Actor Alex Kingston currently divides her time between Los Angeles, where her daughter lives, and England. “Because my life is so unstable,finding out about our roots makes me feel as though I’m keeping us held together,” she says. Alex is particularly interested in learning about her father’s family, research that will reveal the life of a truly remarkable woman through the 19th century.
First, though, she heads off to visit her parents, where she sees a picture of her great grandfather, William Keevil. As a sapper with the Royal Engineers, William served in the First World War, but in peacetime he was a photographer.
Another family visit, to Alex’s uncle Bernard, reveals more, including the original 1917 notice of William having been killed in action. After this, Mitty took in lodgers to make ends meet. William was the son of a lawyers’ clerk. The 1891 census records reveal him as a lantern slide maker. According to Michael Pritchard, Victorian and Edwardian photograph historian, William prepared slides, often of local scenes, for static-image shows that were popular in a pre-cinema era. By 1912, William had become a photographer in his own right. So did he use these skills in the First World War?
Contemporary accounts reveal he worked in sound-ranging, where the Royal Engineers used microphones to record soundwaves on film – a little like a heart monitor readout – and thus locate German guns. William’s photography skills would have been valuable. The work involved laying lines across no-man’s land, lines that could easily be damaged. When this happened, teams were sent to make repairs, which is what William was doing when he died at the Battle of Passchendaele.
Next, Alex investigates family rumours of Jewish roots. A name in her family tree, Braham (derived from Abraham), and 19th century documents prove these stories to be accurate. What’s far less expected is the colourful life of Alex’s widowed 4x great-grandmother, Elizabeth Braham. The 1851 census reveals her to be a lodging house keeper in Westminster.
However, as the historian Catharine Arnold reveals to Alex, this certainly wasn’t a respectable house, it was a place where prostitutes brought clients. “This morning I found my inner Jew and this afternoon I found my inner whore… I was not expecting that!” says Alex.

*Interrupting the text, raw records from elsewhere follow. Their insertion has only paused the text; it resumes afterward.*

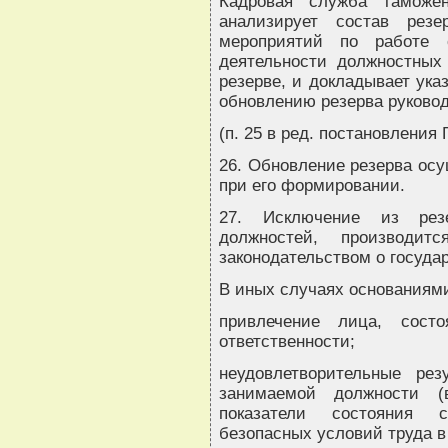
Кадровая служба таможен
анализирует состав резе
мероприятий по работе с
деятельности должностных
резерве, и докладывает ук
обновлению резерва руковод
(п. 25 в ред. постановления 
26. Обновление резерва осу
при его формировании.
27. Исключение из резе
должностей, производит
законодательством о госуда
В иных случаях основаниями
привлечение лица, сост
ответственности;
неудовлетворительные рез
занимаемой должности (в
показатели состояния с
безопасных условий труда в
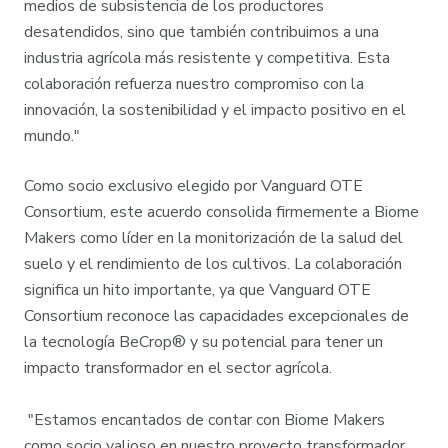
medios de subsistencia de los productores
desatendidos, sino que también contribuimos a una
industria agrícola más resistente y competitiva. Esta
colaboración refuerza nuestro compromiso con la
innovación, la sostenibilidad y el impacto positivo en el
mundo."
Como socio exclusivo elegido por Vanguard OTE
Consortium, este acuerdo consolida firmemente a Biome
Makers como líder en la monitorización de la salud del
suelo y el rendimiento de los cultivos. La colaboración
significa un hito importante, ya que Vanguard OTE
Consortium reconoce las capacidades excepcionales de
la tecnología BeCrop® y su potencial para tener un
impacto transformador en el sector agrícola.
"Estamos encantados de contar con Biome Makers
como socio valioso en nuestro proyecto transformador.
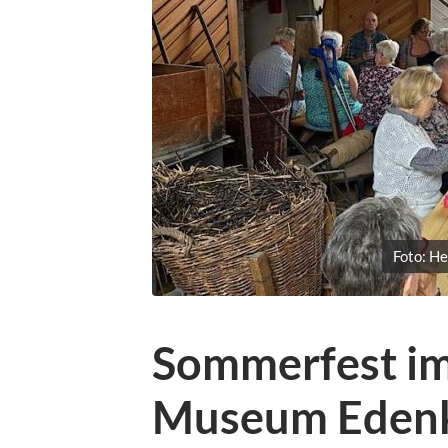
Foto: H
Sommerfest im
Museum Eden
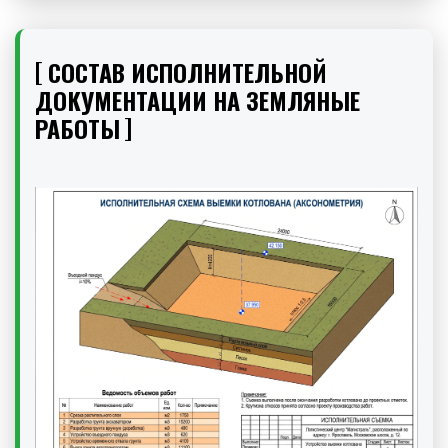
СОСТАВ ИСПОЛНИТЕЛЬНОЙ
ДОКУМЕНТАЦИИ НА ЗЕМЛЯНЫЕ
РАБОТЫ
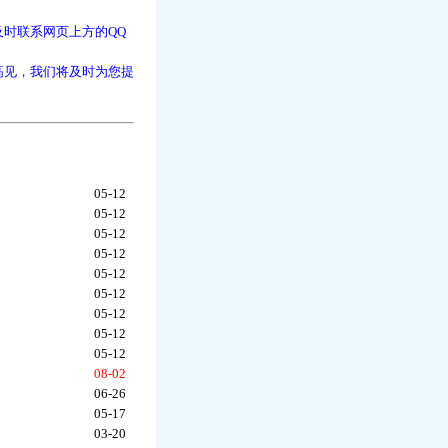
时联系网页上方的QQ
高见，我们将及时为您提
05-12
05-12
05-12
05-12
05-12
05-12
05-12
05-12
05-12
08-02
06-26
05-17
03-20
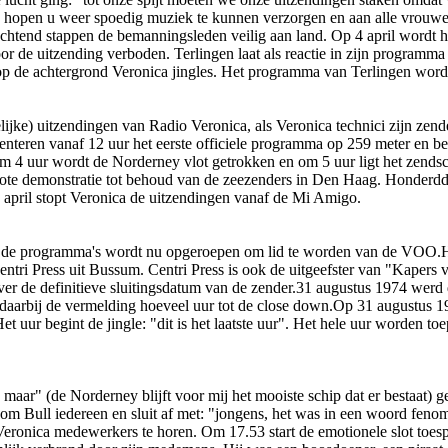
 hopen u weer spoedig muziek te kunnen verzorgen en aan alle vrouwen 
htend stappen de bemanningsleden veilig aan land. Op 4 april wordt
r de uitzending verboden. Terlingen laat als reactie in zijn programma
 op de achtergrond Veronica jingles. Het programma van Terlingen word
ijke) uitzendingen van Radio Veronica, als Veronica technici zijn zende
teren vanaf 12 uur het eerste officiele programma op 259 meter en bed
om 4 uur wordt de Norderney vlot getrokken en om 5 uur ligt het zendsc
 grote demonstratie tot behoud van de zeezenders in Den Haag. Honde
 april stopt Veronica de uitzendingen vanaf de Mi Amigo.
a de programma's wordt nu opgeroepen om lid te worden van de VOO.H
tri Press uit Bussum. Centri Press is ook de uitgeefster van "Kapers
er de definitieve sluitingsdatum van de zender.31 augustus 1974 werd d
daarbij de vermelding hoeveel uur tot de close down.Op 31 augustus 19
uur begint de jingle: "dit is het laatste uur". Het hele uur worden to
aar" (de Norderney blijft voor mij het mooiste schip dat er bestaat) ge
 Bull iedereen en sluit af met: "jongens, het was in een woord fenomi
 Veronica medewerkers te horen. Om 17.53 start de emotionele slot toe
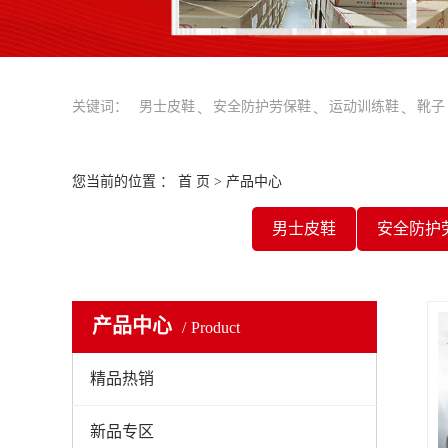
关键词：
男士皮鞋
安全防护劳保鞋
运动训练鞋
靴子
您当前的位置 ：
首 页
>
产品中心
男士皮鞋
安全防护
产品中心
Product
精品热销
新品专区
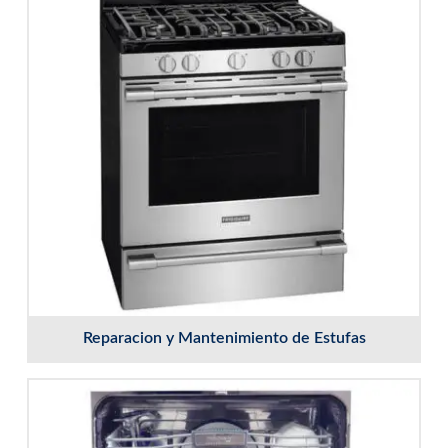
Reparacion y Mantenimiento de Estufas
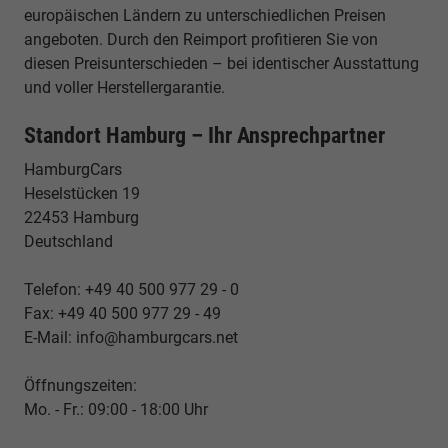
europäischen Ländern zu unterschiedlichen Preisen
angeboten. Durch den Reimport profitieren Sie von
diesen Preisunterschieden – bei identischer Ausstattung
und voller Herstellergarantie.
Standort Hamburg – Ihr Ansprechpartner
HamburgCars
Heselstücken 19
22453 Hamburg
Deutschland
Telefon: +49 40 500 977 29 - 0
Fax: +49 40 500 977 29 - 49
E-Mail: info@hamburgcars.net
Öffnungszeiten:
Mo. - Fr.: 09:00 - 18:00 Uhr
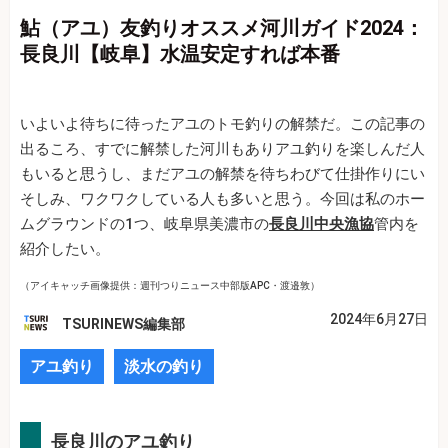
鮎（アユ）友釣りオススメ河川ガイド2024：
長良川【岐阜】水温安定すれば本番
いよいよ待ちに待ったアユのトモ釣りの解禁だ。この記事の
出るころ、すでに解禁した河川もありアユ釣りを楽しんだ人
もいると思うし、まだアユの解禁を待ちわびて仕掛作りにい
そしみ、ワクワクしている人も多いと思う。今回は私のホー
ムグラウンドの1つ、岐阜県美濃市の
長良川中央漁協
管内を
紹介したい。
（アイキャッチ画像提供：週刊つりニュース中部版APC・渡邉敦）
2024年6月27日
TSURINEWS編集部
アユ釣り
淡水の釣り
長良川のアユ釣り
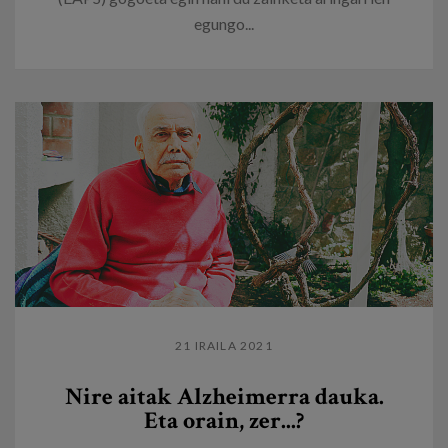
egungo...
21 IRAILA 2021
Nire aitak Alzheimerra dauka.
Eta orain, zer...?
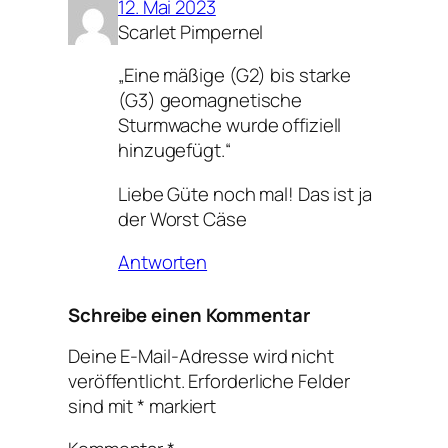
12. Mai 2023
Scarlet Pimpernel
„Eine mäßige (G2) bis starke
(G3) geomagnetische
Sturmwache wurde offiziell
hinzugefügt.“
Liebe Güte noch mal! Das ist ja
der Worst Cäse
Antworten
Schreibe einen Kommentar
Deine E-Mail-Adresse wird nicht
veröffentlicht.
Erforderliche Felder
sind mit
*
markiert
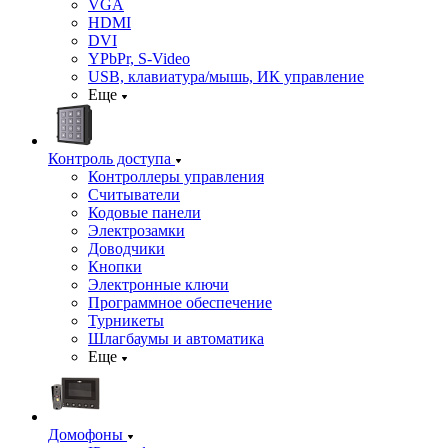
VGA
HDMI
DVI
YPbPr, S-Video
USB, клавиатура/мышь, ИК управление
Еще
Контроль доступа
Контроллеры управления
Считыватели
Кодовые панели
Электрозамки
Доводчики
Кнопки
Электронные ключи
Программное обеспечение
Турникеты
Шлагбаумы и автоматика
Еще
Домофоны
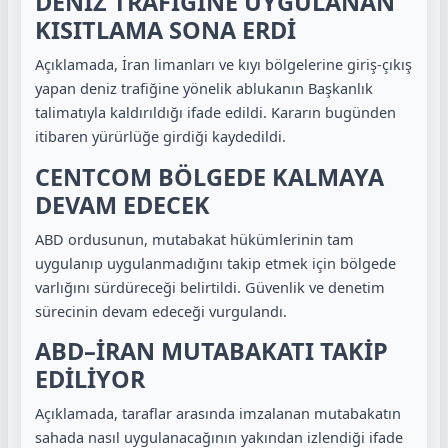
DENİZ TRAFİĞİNE UYGULANAN
KISITLAMA SONA ERDİ
Açıklamada, İran limanları ve kıyı bölgelerine giriş-çıkış
yapan deniz trafiğine yönelik ablukanın Başkanlık
talimatıyla kaldırıldığı ifade edildi. Kararın bugünden
itibaren yürürlüğe girdiği kaydedildi.
CENTCOM BÖLGEDE KALMAYA
DEVAM EDECEK
ABD ordusunun, mutabakat hükümlerinin tam
uygulanıp uygulanmadığını takip etmek için bölgede
varlığını sürdüreceği belirtildi. Güvenlik ve denetim
sürecinin devam edeceği vurgulandı.
ABD–İRAN MUTABAKATI TAKİP
EDİLİYOR
Açıklamada, taraflar arasında imzalanan mutabakatın
sahada nasıl uygulanacağının yakından izlendiği ifade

Coroners’ records reveal how one of the women who used Elizabeth’s rooms, ‘Polka Poll’, brought in a man who committed suicide. Other documents show Elizabeth was charged with keeping a disorderly houseas early as 1827. This may seem like a tale heading towards a bad end, but Elizabeth was actually a successful businesswoman. When she died, she left an estate of around £1,500, mostly in property, a considerable sum at this time. Moreover, she put the bulk of the estate in trust for her granddaughter, a way to protect it from falling under the control of any husband.
Widow Elizabeth didn’t just survive, she prospered. Alex is delighted, proud to have met a woman who was an “extraordinary force of nature”.